Vino una camioneta de un seguro llamado Finisterre a recogerla. Ya estaba vestidita y maquillada. La cosa es que me treparon a la parte de atrás donde van los ataúdes con mi tío Carlos (hermano de mi mamá) y el féretro. Mi mami iba adelante. Estábamos encerrados ya que ese espacio no tiene ventanas, está completamente sellado. Obviamente los baches hacían que todo se moviera, incluido el cajón que medio se abría. Les juro por Dios que redacto y me siento mal (riéndome me siento mal, ¡no les digo!).

– Tío, me quiero bajar. Quiero llegar ya. Esto es bien feo.
– Flaquito JAJAJAJA, tú tranquilo que nada va a pasar. Siento que te quieres reír de los nervios, ríete nomás. Así eres tú.

Empecé a reírme a carcajadas sintiéndome el peor nieto del globo terráqueo porque estaba muy triste pero la situación era muy “Scary Movie” y yo ya no podía conmigo. Menos mal mi mamá no podía oírme.

El trayecto de la casa de la Mamama a la Iglesia donde la iban a velar me pareció Lima – Miami en burro. Sentía que nunca iba a llegar mientras mi tío me abrazaba y se reía con lágrimas en los ojos. Todo era raro. ¿Logran verme en una situación así? Era pendejo.

Cuando llegamos y nos abrieron la puerta de atrás yo salí disparado y mi mamá me conoce mejor que nadie.

– “Hijito, yo sé que estás triste y sé que tienes tu propia manera de asumir el dolor. Pero la familia no va a tomar a bien que te estés matando de risa delante de tu abuela muerta. Haznos un favor a todos y ándate a la casa. Tu abuelita te conocía así y te amaba, pero no lo van a entender. Anda nomas amor. Yo voy a estar bien. Espérame en la casa.”

Me fui sin despedirme de nadie. Me puse a llorar todo el camino de regreso. Me estaba desahogando. Pero lo raro es que lloraba amargamente y de pronto paraba un ratito y me reía a carcajadas. El taxista debe haber dicho: La cagada, éste orate se escapó del Larco Herrera.

Asumí el luto a mi manera. No fui al entierro porque si en el velatorio la iba a fregar, imagínense lo que hubiera pasado en el entierro.

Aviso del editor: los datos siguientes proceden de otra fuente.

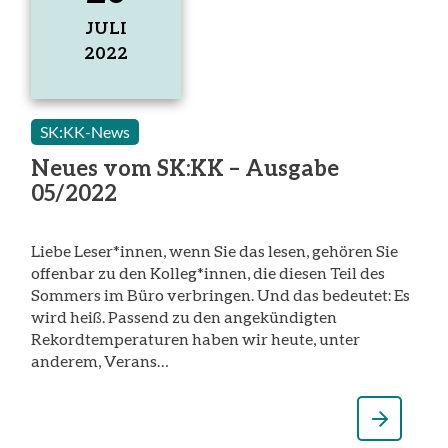
JULI
2022
20.
Juli
2022
SK:KK-News
Neues vom SK:KK – Ausgabe
05/2022
Liebe Leser*innen, wenn Sie das lesen, gehören Sie
offenbar zu den Kolleg*innen, die diesen Teil des
Sommers im Büro verbringen. Und das bedeutet: Es
wird heiß. Passend zu den angekündigten
Rekordtemperaturen haben wir heute, unter
anderem, Verans…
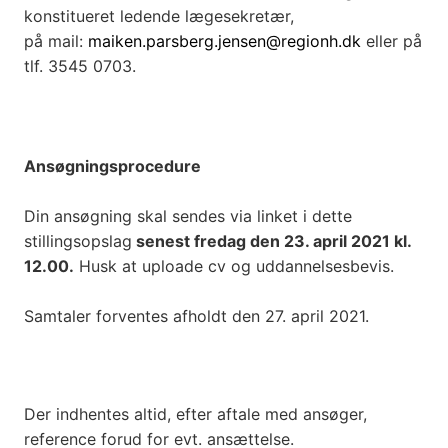
konstitueret ledende lægesekretær,
på mail:
maiken.parsberg.jensen@regionh.dk
eller på
tlf. 3545 0703.
Ansøgningsprocedure
Din ansøgning skal sendes via linket i dette
stillingsopslag
senest fredag den 23. april 2021 kl.
12.00.
Husk at uploade cv og uddannelsesbevis.
Samtaler forventes afholdt den 27. april 2021.
Der indhentes altid, efter aftale med ansøger,
reference forud for evt. ansættelse.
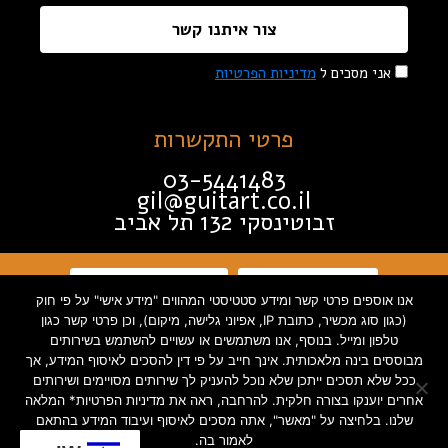
צור איתנו קשר
אני מסכים ל
מדיניות הפרטיות
פרטי התקשרות
03-5441483
gil@guitart.co.il
זבוטינסקי 132 תל אביב
תקנון האתר
הצהרת נגישות
אנו אוספים פרטי קשר ומידע סטטיסטי המהווים "מידע אישי" על פי חוק
(כגון סוג מכשיר, כתובת IP, אפיוני גלישה, מיקום), וכן פרטי קשר כגון
טלפון ומייל. בנוסף, אנו משתמשים או עשויים להשתמש בשירותים
מדיניות פרטיות
מבוססים בינה מלאכותית. אינך חייב על פי דין להסכים לאיסוף המידע, אך
ככל שלא תסכים ייתכן שלא נוכל להעניק לך שירותים מסויימים ושירותים
אחרים יוענקו בצורה חלקית. להרחבה, ראה את מדיניות הפרטיות* המלאה
שלנו. בלחיצה על "מאשר", אתה מסכים לאיסוף ועיבוד המידע בהתאם
Created by INTORYA. All rights
לאמור בה.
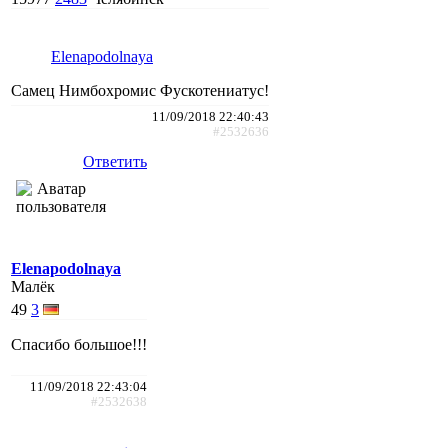
Elenapodolnaya
Самец Нимбохромис Фускотениатус!
11/09/2018 22:40:43
#2532636
Ответить
Elenapodolnaya
Малёк
49
3
Спасибо большое!!!
11/09/2018 22:43:04
#2532638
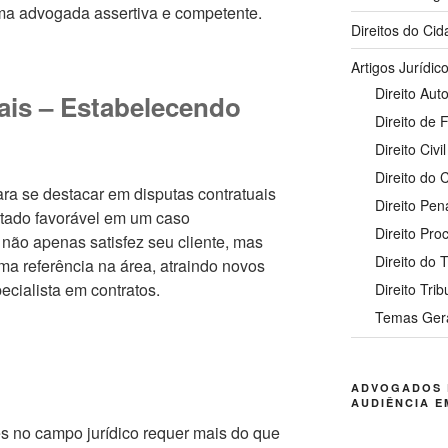
a advogada assertiva e competente.
Direitos do Ci
Artigos Jurídic
Direito Auto
ais – Estabelecendo
Direito de 
Direito Civil
Direito do
ara se destacar em disputas contratuais
Direito Pen
ltado favorável em um caso
Direito Pro
 não apenas satisfez seu cliente, mas
Direito do 
 referência na área, atraindo novos
cialista em contratos.
Direito Trib
Temas Ger
ADVOGADOS 
AUDIÊNCIA E
es no campo jurídico requer mais do que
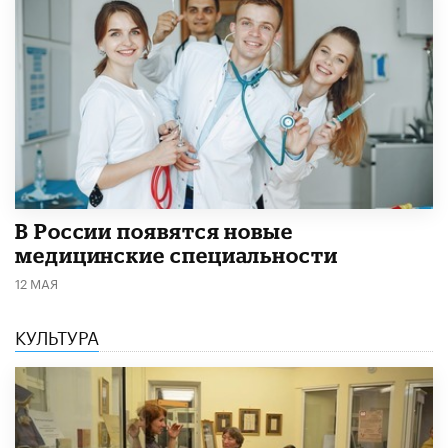
В России появятся новые
медицинские специальности
12 МАЯ
КУЛЬТУРА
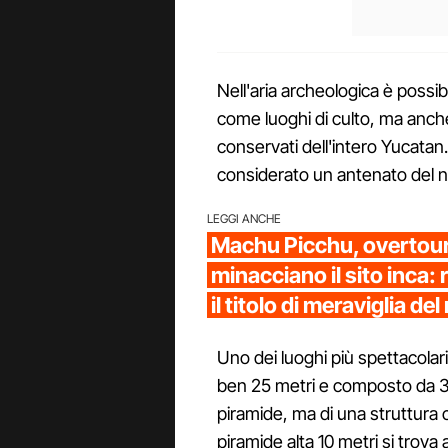
Nell'aria archeologica è possib
come luoghi di culto, ma anch
conservati dell'intero Yucatan
considerato un antenato del no
LEGGI ANCHE
Machu Picchu, overtou
minacciano il sito inca: 
il titolo di meraviglia d
Uno dei luoghi più spettacolari
ben 25 metri e composto da 365 
piramide, ma di una struttura
piramide alta 10 metri si trova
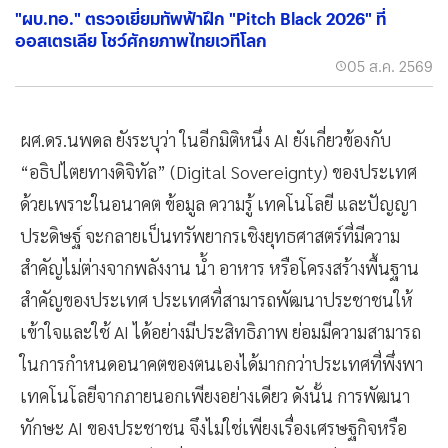
"ผบ.ทอ." ตรวจเยี่ยมทัพฟ้าฝึก "Pitch Black 2026" ที่
ออสเตรเลีย โชว์ศักยภาพไทยเวทีโลก
05 ส.ค. 2569
ผศ.ดร.นพดล ยังระบุว่า ในอีกมิติหนึ่ง AI ยังเกี่ยวข้องกับ
“อธิปไตยทางดิจิทัล” (Digital Sovereignty) ของประเทศ
ด้วยเพราะในอนาคต ข้อมูล ความรู้ เทคโนโลยี และปัญญา
ประดิษฐ์ จะกลายเป็นทรัพยากรเชิงยุทธศาสตร์ที่มีความ
สำคัญไม่ต่างจากพลังงาน น้ำ อาหาร หรือโครงสร้างพื้นฐาน
สำคัญของประเทศ ประเทศที่สามารถพัฒนาประชาชนให้
เข้าใจและใช้ AI ได้อย่างมีประสิทธิภาพ ย่อมมีความสามารถ
ในการกำหนดอนาคตของตนเองได้มากกว่าประเทศที่พึ่งพา
เทคโนโลยีจากภายนอกเพียงอย่างเดียว ดังนั้น การพัฒนา
ทักษะ AI ของประชาชน จึงไม่ใช่เพียงเรื่องเศรษฐกิจหรือ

Hay momentos en los que mi personalidad “Melcochita fashion” puede calzar bien. Hay otras en las que es mejor doparme y hacerme dormir como a la Bella Durmiente hasta que todo pase.

Pero me despiertan como a la princesa ah, con besito. Caso contrario se pueden ir bastante al carajo y dejarme dormir. EL día que me muera tienen la libertad absoluta de reírse en mi cara fúnebre porque es lo que realmente hubiera querido de ustedes.